As development of additional data sets has progressed, there are several gas-related data sets that do not have corresponding EDI implementation. These data sets result in a data dictionary of data elements with no instruction to the user of how the data should be placed. There is no stated intention that this is a flat-file presentation of data, therefore it is up to the implementer to determine where the hierarchy belongs.
In case this isn’t your specialty – let’s go into a little more detail. If you look at most NAESB datasets, there is a 3-tiered approach to the data (there are a few with 4, but the same rules apply). The first tier, referred to as the Header, informs the two parties of who the information is from, who is to receive the information, and a date or date ranges. The second tier, referred to as Detail, may contain contract information, location information and/or a range of dates relevant to the Header. There may be multiple Details inside of one Header in the file. The third tier, referred to as the Sub-Detail, usually contains the line-item information. This may be location data, rate data, volumes, nomination line items or other specifics dependent on the dataset. There are usually multiple Sub-Details per Detail. As mentioned, there may be an additional level of detail, referred to as the Sub-Sub-Detail in some datasets. All of this means that for one dataset, there is one Header with one or more Details where each Detail contains one or more Sub-Details.
Okay – back to the original point. If a NAESB dataset does not have EDI instructions, then that NAESB dataset does not have a corresponding hierarchy. Let’s suppose that the dataset contains a contract and contract rates. Without the hierarchy, I might decide to list my rates with all of the contracts that contain that rate or I might decide to list my contract with all of the rates that apply to that contract. This might seem fine because it fits the apparent business need.
Now suppose I am a marketer who does business on 60+ different pipelines and I need to record this data into my own data management system. If one pipeline has the data presented as Date > Contract > Rate, another pipeline has the data presented as Rate> Contract > Date and a third pipeline has the data presented with all of the data elements on each row of data, then it might be impossible for me to figure out how to record this information in my system.
Designating dataset hierarchies does not need to go to the level of detail of NAESB’s previous ‘data groupings.’ It will, however, create a level of clarity for users viewing the screens and download data.
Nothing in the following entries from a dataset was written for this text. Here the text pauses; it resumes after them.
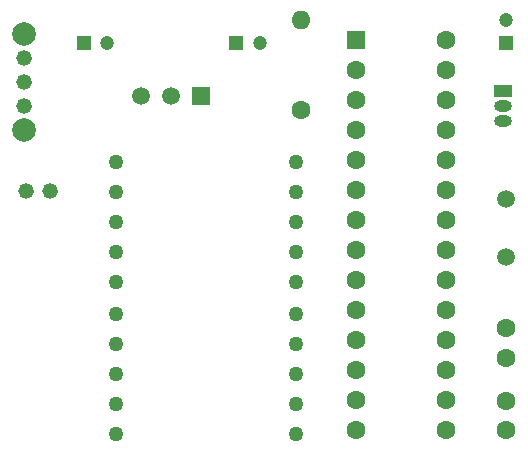
<source format=gbr>
%TF.GenerationSoftware,KiCad,Pcbnew,8.0.4*%
%TF.CreationDate,2024-08-29T11:58:41-05:00*%
%TF.ProjectId,thermometer,74686572-6d6f-46d6-9574-65722e6b6963,rev?*%
%TF.SameCoordinates,Original*%
%TF.FileFunction,Soldermask,Bot*%
%TF.FilePolarity,Negative*%
%FSLAX46Y46*%
G04 Gerber Fmt 4.6, Leading zero omitted, Abs format (unit mm)*
G04 Created by KiCad (PCBNEW 8.0.4) date 2024-08-29 11:58:41*
%MOMM*%
%LPD*%
G01*
G04 APERTURE LIST*
%ADD10R,1.498600X1.498600*%
%ADD11C,1.498600*%
%ADD12C,1.500000*%
%ADD13C,1.320800*%
%ADD14R,1.200000X1.200000*%
%ADD15C,1.200000*%
%ADD16R,1.600000X1.600000*%
%ADD17C,1.600000*%
%ADD18R,1.500000X1.000000*%
%ADD19O,1.500000X1.000000*%
%ADD20C,2.006600*%
%ADD21C,1.272000*%
%ADD22O,1.600000X1.600000*%
G04 APERTURE END LIST*
D10*
%TO.C,CR1*%
X155219400Y-84429600D03*
D11*
X152679400Y-84429600D03*
X150139400Y-84429600D03*
%TD*%
D12*
%TO.C,Y1*%
X181102000Y-98098000D03*
X181102000Y-93218000D03*
%TD*%
D13*
%TO.C,J1*%
X140419200Y-92470600D03*
X142419201Y-92470600D03*
%TD*%
D14*
%TO.C,C4*%
X145320000Y-80010000D03*
D15*
X147320000Y-80010000D03*
%TD*%
D16*
%TO.C,U4*%
X168402000Y-79756000D03*
D17*
X168402000Y-82296000D03*
X168402000Y-84836000D03*
X168402000Y-87376000D03*
X168402000Y-89916000D03*
X168402000Y-92456000D03*
X168402000Y-94996000D03*
X168402000Y-97536000D03*
X168402000Y-100076000D03*
X168402000Y-102616000D03*
X168402000Y-105156000D03*
X168402000Y-107696000D03*
X168402000Y-110236000D03*
X168402000Y-112776000D03*
X176022000Y-112776000D03*
X176022000Y-110236000D03*
X176022000Y-107696000D03*
X176022000Y-105156000D03*
X176022000Y-102616000D03*
X176022000Y-100076000D03*
X176022000Y-97536000D03*
X176022000Y-94996000D03*
X176022000Y-92456000D03*
X176022000Y-89916000D03*
X176022000Y-87376000D03*
X176022000Y-84836000D03*
X176022000Y-82296000D03*
X176022000Y-79756000D03*
%TD*%
D18*
%TO.C,U3*%
X180848000Y-84074000D03*
D19*
X180848000Y-85344000D03*
X180848000Y-86614000D03*
%TD*%
D14*
%TO.C,C5*%
X158242000Y-80010000D03*
D15*
X160242000Y-80010000D03*
%TD*%
D13*
%TO.C,SW1*%
X140289550Y-81281900D03*
X140289550Y-83281900D03*
X140289550Y-85281901D03*
D20*
X140289550Y-79181901D03*
X140289550Y-87381899D03*
%TD*%
D21*
%TO.C,U1*%
X148062000Y-90056000D03*
X148062000Y-92596000D03*
X148062000Y-95136000D03*
X148062000Y-97676000D03*
X148062000Y-100216000D03*
X163302000Y-100216000D03*
X163302000Y-97676000D03*
X163302000Y-95136000D03*
X163302000Y-92596000D03*
X163302000Y-90056000D03*
%TD*%
D17*
%TO.C,R1*%
X163702000Y-85616000D03*
D22*
X163702000Y-77996000D03*
%TD*%
D17*
%TO.C,C2*%
X181102000Y-106640000D03*
X181102000Y-104140000D03*
%TD*%
%TO.C,C1*%
X181102000Y-112756000D03*
X181102000Y-110256000D03*
%TD*%
D14*
%TO.C,C3*%
X181102000Y-80010000D03*
D15*
X181102000Y-78010000D03*
%TD*%
D21*
%TO.C,U2*%
X148062000Y-102900000D03*
X148062000Y-105440000D03*
X148062000Y-107980000D03*
X148062000Y-110520000D03*
X148062000Y-113060000D03*
X163302000Y-113060000D03*
X163302000Y-110520000D03*
X163302000Y-107980000D03*
X163302000Y-105440000D03*
X163302000Y-102900000D03*
%TD*%
M02*

</source>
With hierarchies in place, you will be able to have an expectation of the data and where, generally, it will appear.
The problem is that pipelines have implemented these datasets without this level of direction and it will cause change, for some pipelines, to institute these levels. The benefit is that the users of this data, the shippers, marketers, and agents on the pipeline systems, will find the data more useful.
This effort of work will not be an overnight task. It will require time and, probably, negotiation to come to a common ground.